Dados extraídos:

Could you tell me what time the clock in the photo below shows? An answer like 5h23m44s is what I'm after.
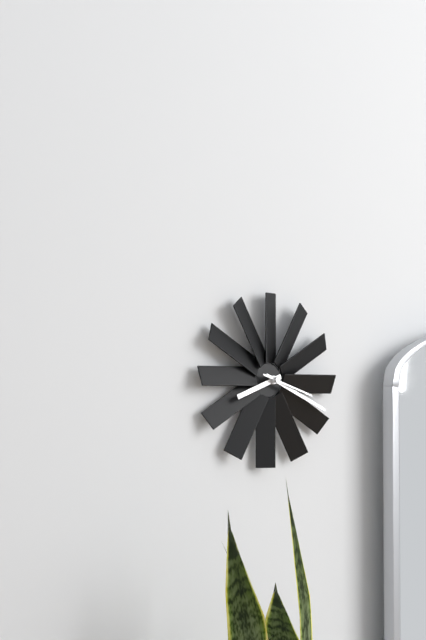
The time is 8h19m18s
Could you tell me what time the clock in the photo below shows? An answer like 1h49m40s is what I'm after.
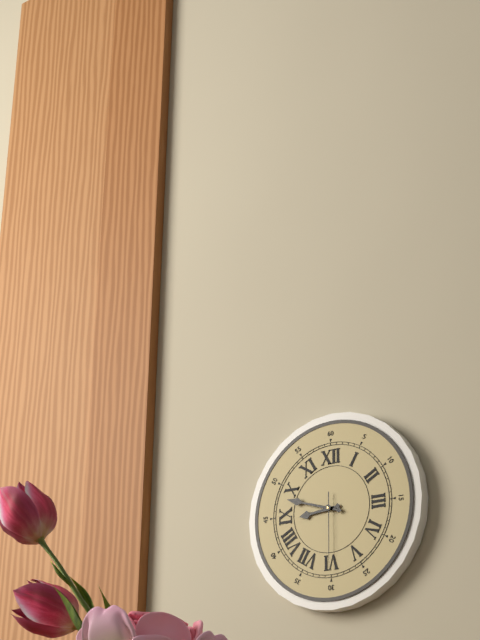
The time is 8h48m30s
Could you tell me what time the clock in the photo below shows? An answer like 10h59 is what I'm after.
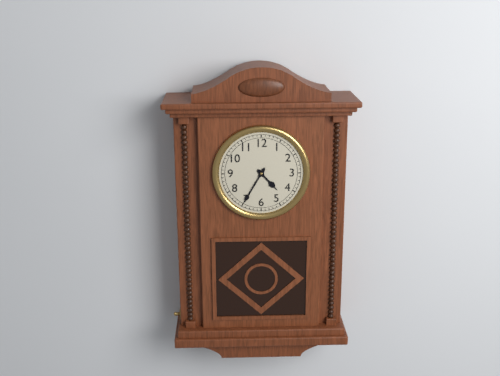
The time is 4h35
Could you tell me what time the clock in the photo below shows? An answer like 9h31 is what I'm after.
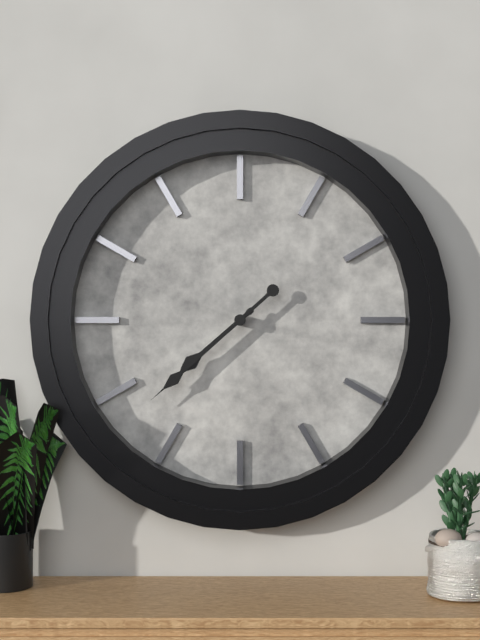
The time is 7h38
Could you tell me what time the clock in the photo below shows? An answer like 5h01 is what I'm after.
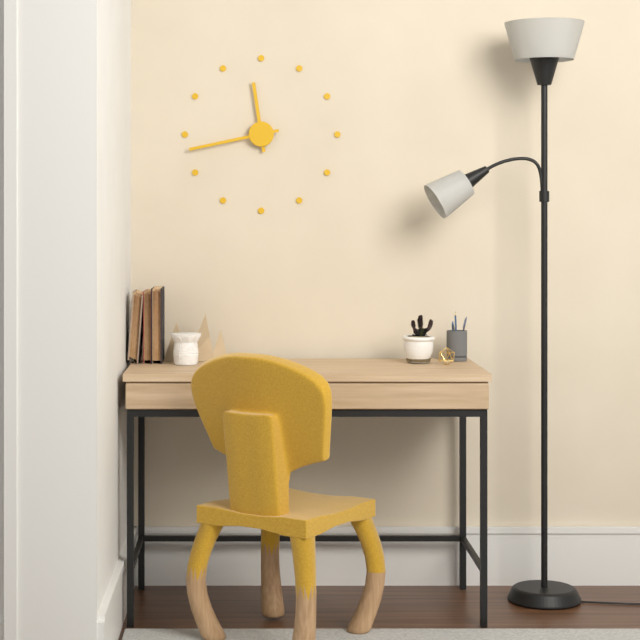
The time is 11h43
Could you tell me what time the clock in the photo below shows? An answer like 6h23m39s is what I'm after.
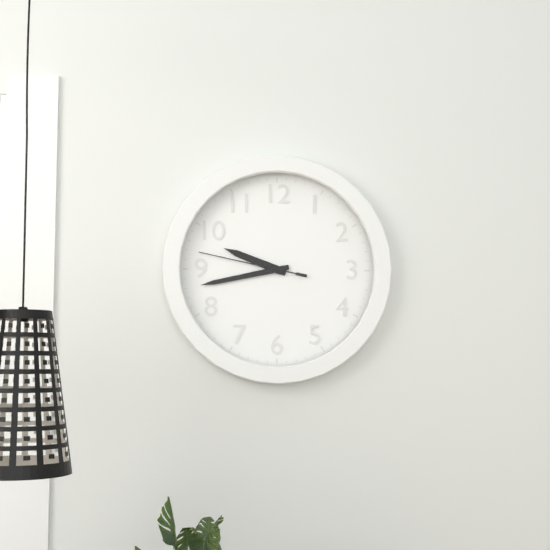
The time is 9h43m47s
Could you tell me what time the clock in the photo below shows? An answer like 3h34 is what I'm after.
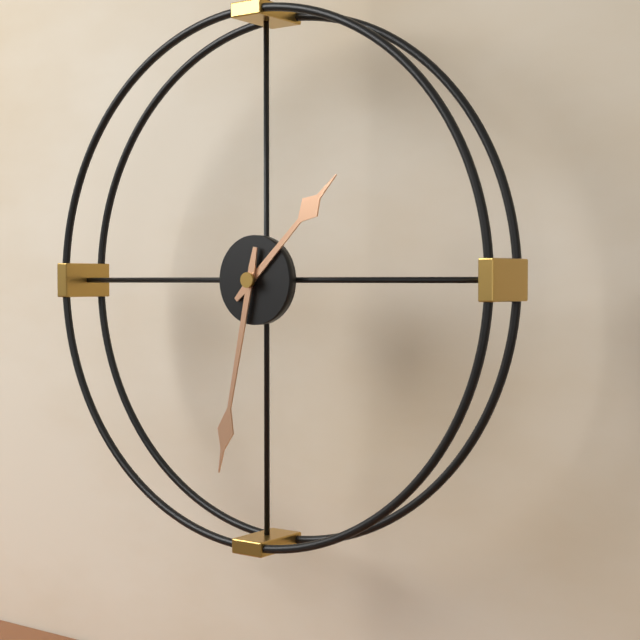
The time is 1h32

Objetivo do exercício: Transcreva na íntegra os registros acima, sem alterar nenhuma palavra, e deixe as imagens de fora da resposta.

Resposta desenvolvida:
Could you tell me what time the clock in the photo below shows? An answer like 5h23m44s is what I'm after.
The time is 8h19m18s
Could you tell me what time the clock in the photo below shows? An answer like 1h49m40s is what I'm after.
The time is 8h48m30s
Could you tell me what time the clock in the photo below shows? An answer like 10h59 is what I'm after.
The time is 4h35
Could you tell me what time the clock in the photo below shows? An answer like 9h31 is what I'm after.
The time is 7h38
Could you tell me what time the clock in the photo below shows? An answer like 5h01 is what I'm after.
The time is 11h43
Could you tell me what time the clock in the photo below shows? An answer like 6h23m39s is what I'm after.
The time is 9h43m47s
Could you tell me what time the clock in the photo below shows? An answer like 3h34 is what I'm after.
The time is 1h32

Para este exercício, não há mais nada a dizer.